Various Artists - "Celeste and Jesse Forever"
Fitting for a film that starts at the end of a relationship, this soundtrack kicks off with Lily Allen’s “Littlest Things,” immediately introducing a sense of wistfulness and reminiscence within a pop framework. What follows is an alternately hip and tender mix, a great chill-out album for characters who need to do just that, balancing out mellow ballads by Sunny Levine, William Bell and Mr. Little Jeans with livelier tracks by Vetiver, Keepaway and Freddie Scott. As a whole, it captures the melancholy/hopeful emotional spectrum of the characters caught in the midst of a relationship that won't break up or make up, and seems like an ideal complement to modern West Coast living and loving.
Described by Jagjaguwar Records as “eerie, bittersweet and mystic pop songs from the autumn of the American Era," and fuck, we just wanna quit right there, as that nails it like a spike on a cross. Featuring new indie bands with an lonely, soulful atmospheric bent -- GAYNGS, Gardens & Villa, Here We Go Magic -- and some from the past -- rediscovered ‘70s soul/yacht rock teenagers Donnie & Joe Emerson, English singer and pianist Bill Fay, Zambian psychedelic pop band Amanaz -- it’s all colored by a faint sense of isolation that’s occasionally more tragic and forlorn. For a film about aging Brooklyn hipsters estranged from the world who mask their lack of direction with cruelty and horrible pranks on innocent people, it only makes sense that simmering underneath is a more pensive soundtrack for the lost, forsaken and the one unable to truly connect.
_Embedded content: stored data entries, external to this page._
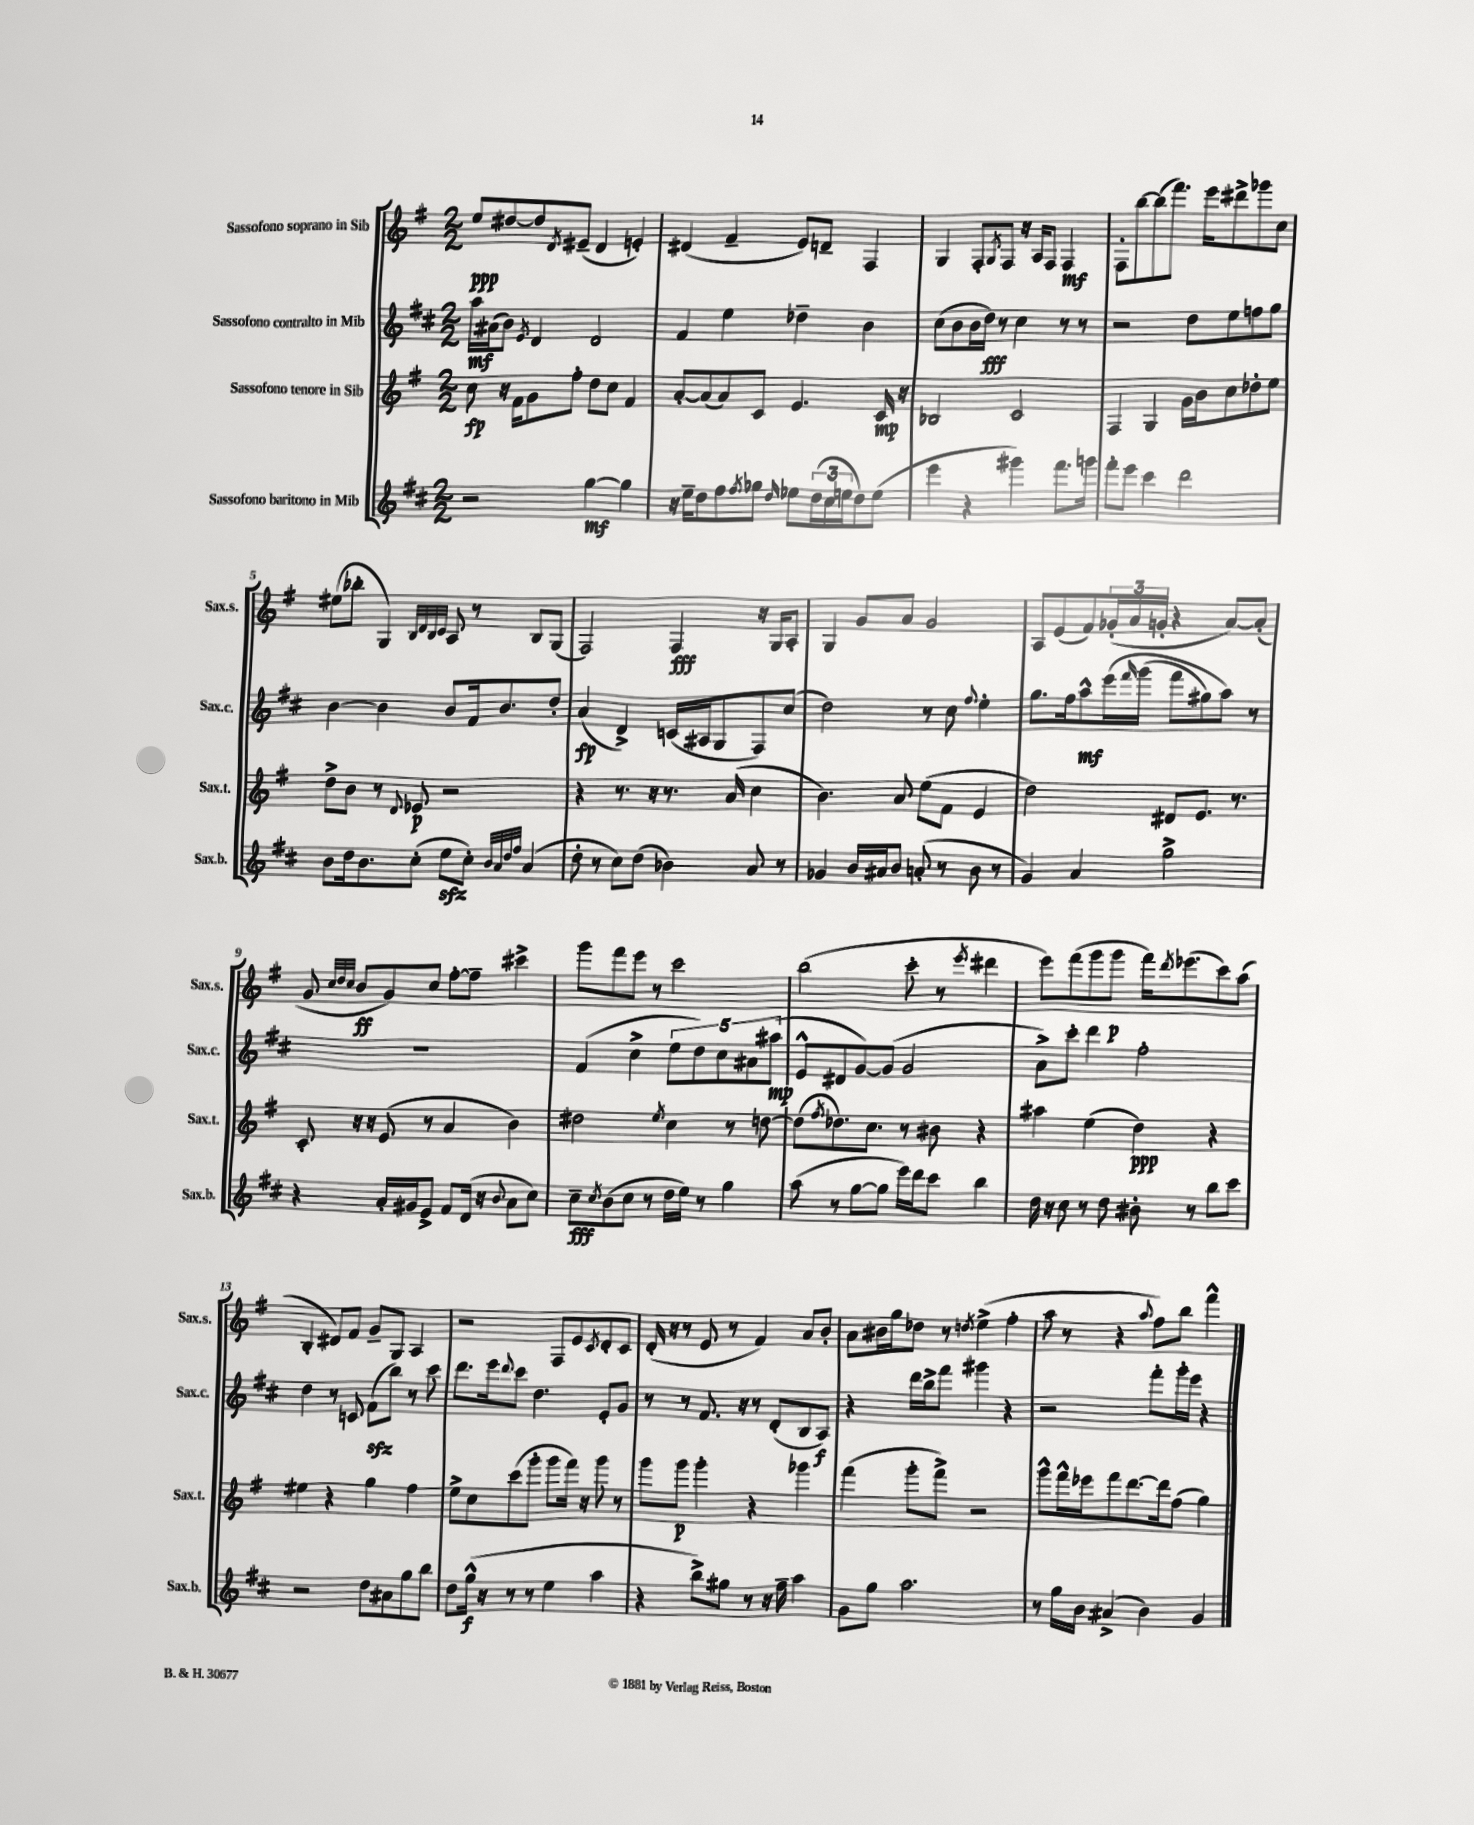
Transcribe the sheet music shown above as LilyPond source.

<<
\new StaffGroup <<
\new Staff = "s0" \with { instrumentName = "Sassofono soprano in Sib" shortInstrumentName = "Sax.s." } {
    \clef treble \key g \major \numericTimeSignature \time 2/2
    e''8\ppp dis''8~ dis''8 \acciaccatura { d'8 } eis'8--( d'4 e'4-.) |
    dis'4( fis'4-- e'8) d'8-- fis4 |
    g4 fis8-. \acciaccatura { g8 } fis8 r16 a16 fis8 fis4\mf |
    fis8-. b''8~ b''8( fis'''8.) e'''16 dis'''8-> ges'''8 c''8 |
    eis''8( bes''8-. g4) \grace { b32 d'32 b32 c'32 } a8 r8 b8 g8( |
    fis2) fis4\fff r16 g16 a8-. |
    g4 g'8 a'8 g'2 |
    a8 e'8( fis'8) \tuplet 3/2 { ges'16-.( a'16 g'16-. } r4 a'8~) a'8-.( |
    g'8 \grace { c''32 d''32 c''32 } b'8\ff g'8) c''8 fis''8~-. fis''8-- cis'''4-> |
    g'''8 fis'''8 e'''8 r8 c'''2 |
    b''2( c'''8-. r8 \acciaccatura { e'''8 } dis'''4 |
    e'''8) fis'''8( g'''8 g'''8\p fis'''16) \acciaccatura { d'''8 } ees'''8.( c'''8) a''8( |
    b4-. dis'8) fis'8 g'8-- g8 a4 |
    r2 fis8 e'8 \acciaccatura { c'8 } d'8-. c'8 |
    d'16-.( r16 r8 e'8 r8 fis'4) a'8 b'8-. |
    a'8 bis'16 g''16 des''8 r8 \acciaccatura { d''8 } e''4->( fis''4-. |
    a''8 r8 r4 \appoggiatura { a''8 } fis''8) b''8 fis'''4-^ \bar "|." |
}
\new Staff = "s1" \with { instrumentName = "Sassofono contralto in Mib" shortInstrumentName = "Sax.c." } {
    \clef treble \key d \major \numericTimeSignature \time 2/2
    a''16\mf ais'16( b'8) \acciaccatura { e'8 } d'4 d'2 |
    fis'4 e''4 des''4-- b'4 |
    cis''8( b'8 b'16 d''16\fff) r8 cis''4 r8 r8 |
    r2 d''8 e''8 f''8 g''8 |
    b'4~ b'4 b'8 fis'16 b'8. d''8-. |
    a'4\fp( d'4->) c'16( ais16 g8 fis8) cis''8( |
    d''2) r8 cis''8 \appoggiatura { fis''8 } e''4-. |
    g''8. fis''16 a''8-^\mf e'''16\( \grace { fis'''16 } g'''16( fis'''8 gis''8) a''8\) r8 |
    R1 |
    fis'4( cis''4-> \tuplet 5/4 { e''8 d''8) cis''8 ais'8 ais''8\mp( } |
    e'8-^ dis'8 g'8~) g'8( g'2 |
    a'8->) cis'''8-. d'''4 fis''2-. |
    d''4 r8 c'8 fis'8\sfz( b''8) r8 cis'''8 |
    d'''8. e'''16 \appoggiatura { d'''8 } cis'''8 d''4. e'8-. g'8 |
    r8 r8 fis'8. r16 r8 d'8-.( b8 a8\f) |
    r4 d'''16 b''16-> fis'''8 gis'''4 r4 |
    r2 fis'''8-. g'''16-. e'''16 r4 \bar "|." |
}
\new Staff = "s2" \with { instrumentName = "Sassofono tenore in Sib" shortInstrumentName = "Sax.t." } {
    \clef treble \key g \major \numericTimeSignature \time 2/2
    c''8\fp r16 fis'16 g'8 fis''8-. d''8 c''8 fis'4 |
    a'8~-. a'8( a'8) c'8 e'4. c'16\mp r16 |
    bes2 c'2 |
    fis4 g4 g'16 b'16 c''8 des''8-. e''8 |
    d''8-> b'8 r8 \appoggiatura { d'8 } ees'8\p r2 |
    r4 r8. r16 r8. a'16( c''4 |
    b'4.) a'8 e''8( fis'8 e'4 |
    d''2) dis'8 e'8. r8. |
    c'8-. r16 r16 e'8( r8 a'4 b'4) |
    dis''2 \acciaccatura { e''8 } c''4 r8 d''8~ |
    d''8( \acciaccatura { fis''8 } des''8.) c''8. r8 bis'8 r4 |
    ais''4 e''4( d''4\ppp) r4 |
    eis''4 r4 g''4 fis''4 |
    e''8-> c''8 c'''8( g'''8-. g'''8 fis'''16) r16 g'''8 r8 |
    g'''8 g'''8\p g'''4-. r4 ges'''4 |
    fis'''4( g'''8-. fis'''8->) r2 |
    g'''8-^ fis'''16-^ ees'''16 fis'''8 d'''8.~ d'''16 fis''8( g''4) \bar "|." |
}
\new Staff = "s3" \with { instrumentName = "Sassofono baritono in Mib" shortInstrumentName = "Sax.b." } {
    \clef treble \key d \major \numericTimeSignature \time 2/2
    r2 g''4~\mf g''4 |
    r16 e''16-- d''8 fis''8 \acciaccatura { fis''8 } ges''8 \grace { d''16 } ees''8 \tuplet 3/2 { d''16( cis''16 e''16 } d''8) e''8( |
    e'''4 r4 gis'''4) fis'''8. g'''16 |
    fis'''8-. e'''8 cis'''4 d'''2 |
    b'8 d''16 b'8. cis''8-.( e''8\sfz cis''8-.) \grace { b'32 a'32 d''32 fis''32 } a'4( |
    d''8-. r8 cis''8) d''8( bes'4) a'8 r8 |
    ges'4 b'16 ais'16 b'8 a'8-.( r8 b'8 r8 |
    g'4) a'4 g''2-> |
    r4 a'16-. gis'16 e'8-> fis'8 d'16( r16 \appoggiatura { b'8 } a'8 cis''8) |
    cis''8--\fff \acciaccatura { cis''8 } b'8( cis''8 r8 d''16 e''16) r8 g''4 |
    a''8( r8 g''8~ g''8 e'''16) d'''16 cis'''8 b''4 |
    d''16 r16 cis''8 r8 d''8 bis'8-. r8 b''8 cis'''8 |
    r2 d''8 ais'8 g''8 b''8 |
    d''8 g''16-^\f( r16 r8 r8 e''4 a''4 |
    r4 b''8->) gis''8 r8 r16 fis''16-- a''4 |
    g'8 g''8 a''2. |
    r8 g''16 b'16 ais'4->( b'4) g'4 \bar "|." |
}
>>
>>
This is not only a brilliant soundtrack to listen to independently on its own. The use of the music throughout the film is something increasingly rare: a truly inspired selection of songs to amplify what’s on screen. And let’s not forget William Basinski's seminal ambient track and meditation on decay, “The Disintegration Loops,” which is featured to brilliantly chilling effect here.
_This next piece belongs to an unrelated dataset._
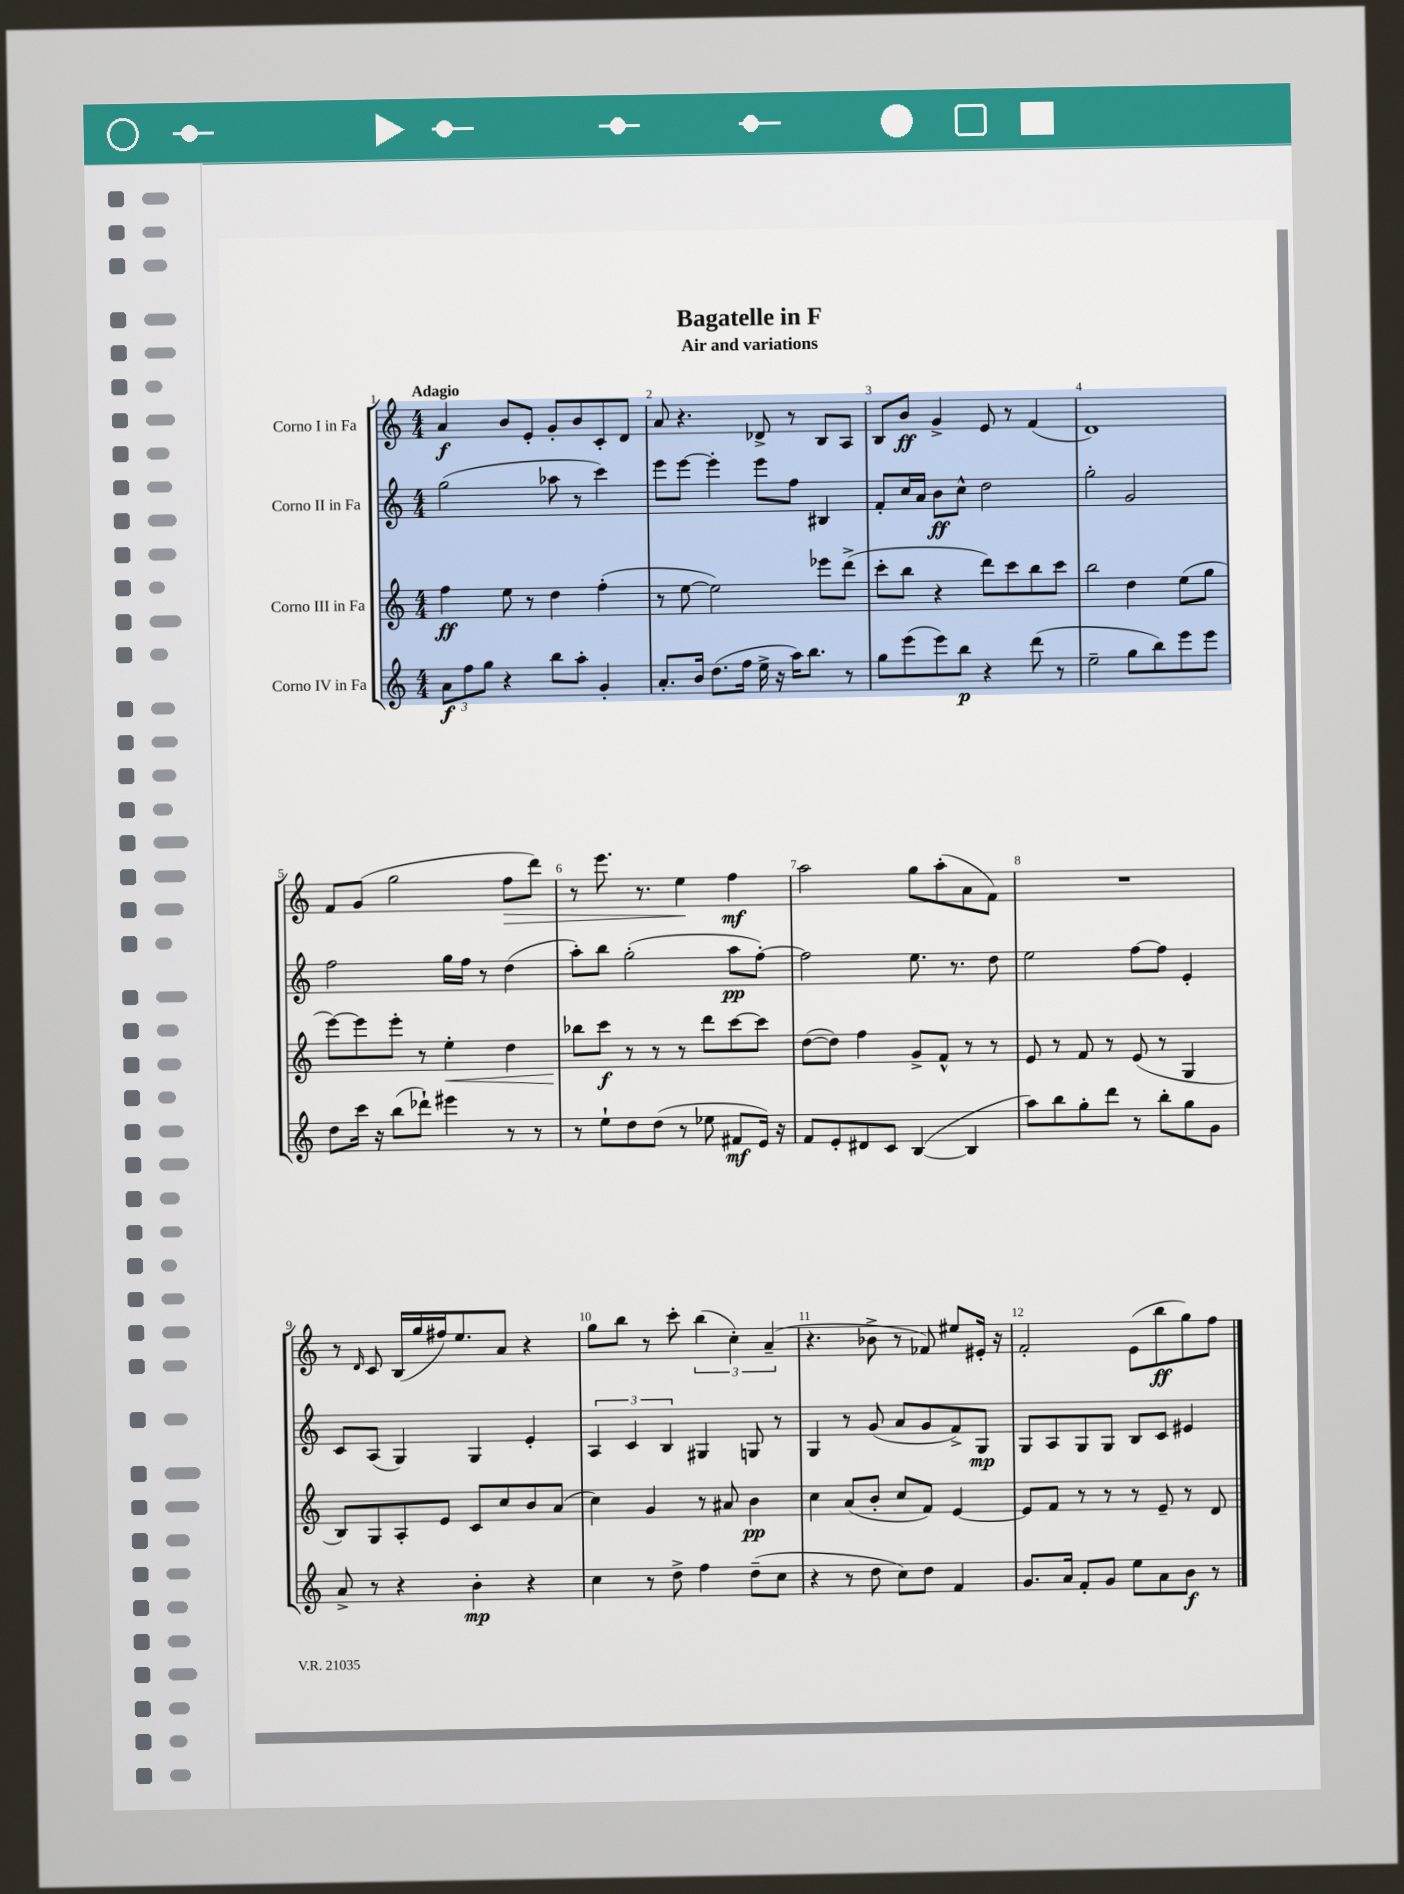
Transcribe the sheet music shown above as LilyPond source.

Deshi, Deshi Basara! Deshi, Deshi Basara! The first of the three Bat-films to not feature James Newton Howard’s contributions, “The Dark Knight Rises” is Hans Zimmer’s big opportunity to show off, and does he ever. The compositions of Christopher Nolan’s third Batman film are relentless and unsubtle pieces, finally giving in to this series’ action picture leanings. There are moments of embarrassment, surely: Zimmer’s compositions have a surplus of heroic swells that end up tagging some of the more downbeat sequences in a film where the hero is frequently down-and-out. Our favorite has to be the shuddering da-da-da-da-da-da when Batman reads a computer revealing a cross-city chase has failed to prevent him from essentially going bankrupt. But when Zimmer’s score is on, it’s ON: Bane’s theme has a noodling sonic peek-a-boo synth effect in the background of gothic chants ostensibly provided by the League of Shadows, blurring the line between diegetic and non-diegetic sound. And Zimmer gives in to his inner Bill Conti during the film’s many training sequences: the rousing aural punctuation mark Zimmer gives the final scenes in Bane’s prison a fitting conclusion.